La taza roja

Su figura se cortaba sobre el mármol blanco veteado de grises de la mesa del living. De su boca volcánica un humo espeso, como el despertar apurado, jugaba jeroglíficos en el aire. Casi con insolencia me miraba. Mi cabeza, independiente, se balanceaba hacia un lado y hacia el otro. Dos contendientes afilando garras.

Era el amanecer de una noche larga. Una noche que, en su azul profundo, había intentado cerrar mis pensamientos, hacerlos claudicar. Tan fatua. Nunca ceja en el intento.

Logré separar los párpados legañosos cuando el despertador, con brillo propio, marcaba las seis. Redonditas, ni un segundo se les había colado.

Entré al baño con el peso nocturno arrastrado en las pantuflas. Una ducha y listo, me dije. El ruido de las gotas en la bañera no me despabiló. Sin embargo, su rocío abrió en mí una cuota de esperanza.

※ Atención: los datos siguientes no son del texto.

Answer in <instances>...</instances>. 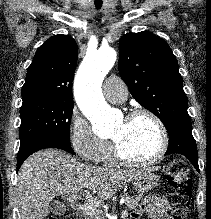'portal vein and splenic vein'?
Here are the masks:
<instances>
[{"label":"portal vein and splenic vein","instance_id":"obj_1","mask_svg":"<svg viewBox=\"0 0 211 219\" xmlns=\"http://www.w3.org/2000/svg\"><path fill=\"white\" fill-rule=\"evenodd\" d=\"M81 197L77 196V195H70L68 200L71 204L76 205L80 210H82L83 212H85L86 214L95 217L96 219H99V215L101 212H99L98 210H96L95 208H92L90 206L87 205H82L77 203V201L80 199ZM128 212L127 210L122 211L121 213V217L125 218L127 217Z\"/></svg>","mask_w":211,"mask_h":219}]
</instances>
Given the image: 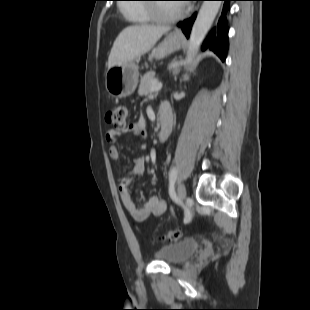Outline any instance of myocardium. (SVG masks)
<instances>
[{"mask_svg":"<svg viewBox=\"0 0 310 310\" xmlns=\"http://www.w3.org/2000/svg\"><path fill=\"white\" fill-rule=\"evenodd\" d=\"M149 12L152 19L158 22H170L179 19L185 14L184 10H179L173 13H163L159 5L150 6Z\"/></svg>","mask_w":310,"mask_h":310,"instance_id":"obj_1","label":"myocardium"}]
</instances>
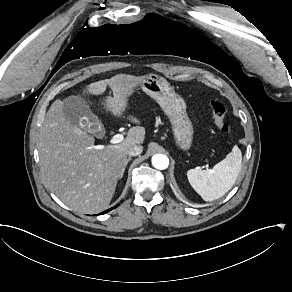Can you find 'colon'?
Returning <instances> with one entry per match:
<instances>
[{"label": "colon", "instance_id": "5ec220e1", "mask_svg": "<svg viewBox=\"0 0 292 292\" xmlns=\"http://www.w3.org/2000/svg\"><path fill=\"white\" fill-rule=\"evenodd\" d=\"M209 108L212 114L214 125L216 129L223 134L230 132V126L226 121V107L223 102L217 98H212L209 101Z\"/></svg>", "mask_w": 292, "mask_h": 292}]
</instances>
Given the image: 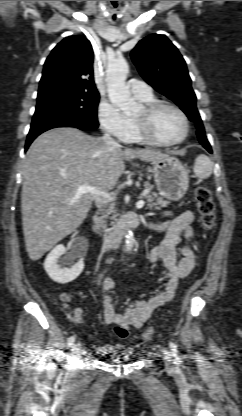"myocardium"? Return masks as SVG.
I'll use <instances>...</instances> for the list:
<instances>
[{"label":"myocardium","mask_w":242,"mask_h":416,"mask_svg":"<svg viewBox=\"0 0 242 416\" xmlns=\"http://www.w3.org/2000/svg\"><path fill=\"white\" fill-rule=\"evenodd\" d=\"M162 108H170L174 110L182 119L184 130L180 138L174 141H163L160 140L155 136L151 128V120L152 117L156 112H158ZM143 116L141 118H135L134 123L136 125L137 132L141 138V140L147 144L154 145V146H174L181 144L185 141L189 134V120L185 112L178 107L177 105L167 102V101H159L155 100L153 102L147 103L143 106Z\"/></svg>","instance_id":"myocardium-1"}]
</instances>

Fui a la cocina envuelto en el toallón. La pereza me tenía a su entera merced. Llené la pava eléctrica, que en un minuto hizo lo suyo. Saqué el tarro de café de la alacena con el esfuerzo de subir una loma. Colé el café, y su aroma pardo vistió la casa. Llevé la mano al escurridor y quedó haciendo intentos en el vacío. Levanté la vista. Me encontré con su gélida mirada. Un error inoportuno la hizo ocupar el lugar del fondo. Quedé petrificado. Balbuceando, le dije: “Buenos días, hoy es muy temprano, de ahí tu asombro”. Ella imperturbable, yo sin calificativo. Un silencio mínimo. Me di por vencido, levanté un hombro y enarqué las cejas. El café se enfriaba. Mi mano, ya con el camino aprendido, volvió al escurridor. Ella no ofreció resistencia. La apoyé en la mesada. Incliné la cafetera, y el líquido hizo su trayecto sin obstáculo. Tres cuartos de taza, una gota de leche y dos terrones de azúcar. “Perfecto”, dije aliviado.

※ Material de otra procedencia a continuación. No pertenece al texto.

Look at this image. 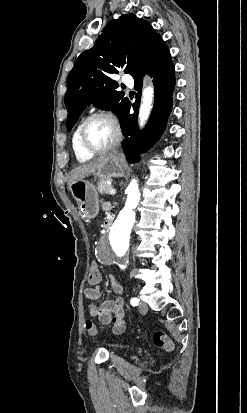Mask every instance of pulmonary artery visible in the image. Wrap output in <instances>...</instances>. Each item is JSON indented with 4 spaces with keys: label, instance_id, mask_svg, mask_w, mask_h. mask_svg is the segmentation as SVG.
<instances>
[{
    "label": "pulmonary artery",
    "instance_id": "1",
    "mask_svg": "<svg viewBox=\"0 0 247 413\" xmlns=\"http://www.w3.org/2000/svg\"><path fill=\"white\" fill-rule=\"evenodd\" d=\"M117 80H119V81H125V83L127 84V83H130V85L131 86H134L133 85V80L134 79H131L129 76H125V75H117Z\"/></svg>",
    "mask_w": 247,
    "mask_h": 413
}]
</instances>
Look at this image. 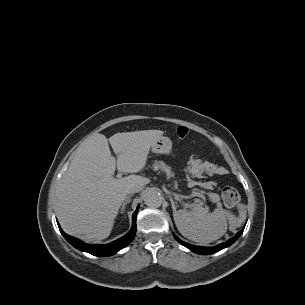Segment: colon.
<instances>
[{
    "instance_id": "obj_1",
    "label": "colon",
    "mask_w": 305,
    "mask_h": 305,
    "mask_svg": "<svg viewBox=\"0 0 305 305\" xmlns=\"http://www.w3.org/2000/svg\"><path fill=\"white\" fill-rule=\"evenodd\" d=\"M176 134L179 139H184L188 136L189 129L185 126H180L177 128ZM222 199L228 208L233 209L240 201V194L235 188L226 187L222 191Z\"/></svg>"
}]
</instances>
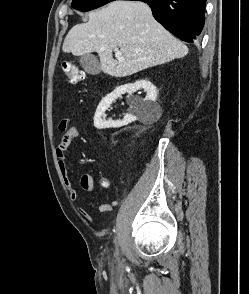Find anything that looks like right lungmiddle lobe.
<instances>
[{
	"instance_id": "1",
	"label": "right lung middle lobe",
	"mask_w": 249,
	"mask_h": 294,
	"mask_svg": "<svg viewBox=\"0 0 249 294\" xmlns=\"http://www.w3.org/2000/svg\"><path fill=\"white\" fill-rule=\"evenodd\" d=\"M111 1L114 0H73L72 6L77 10L86 12L101 7Z\"/></svg>"
}]
</instances>
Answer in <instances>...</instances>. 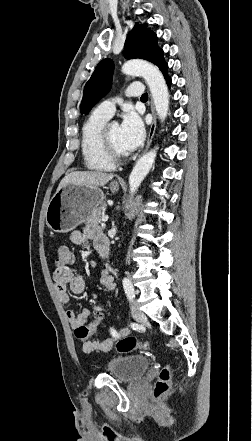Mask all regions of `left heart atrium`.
<instances>
[{
  "instance_id": "left-heart-atrium-1",
  "label": "left heart atrium",
  "mask_w": 252,
  "mask_h": 441,
  "mask_svg": "<svg viewBox=\"0 0 252 441\" xmlns=\"http://www.w3.org/2000/svg\"><path fill=\"white\" fill-rule=\"evenodd\" d=\"M145 137L144 124L141 117L132 109H127L120 125V143L125 153L136 150Z\"/></svg>"
}]
</instances>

Mientras la cuchara giraba en el encendido cuerpo, caminé hasta el living.

Corrí las cortinas, puse en la bandeja un vinilo de jazz blue y me dejé caer en el sillón blanco. Quedaba tiempo. No sé qué fue. Ensueño por la música o restos azabaches de la noche, solo sé que cada vez que acercaba mis labios a su borde, una ráfaga de fuego los marchitaba. Y yo, tan sereno.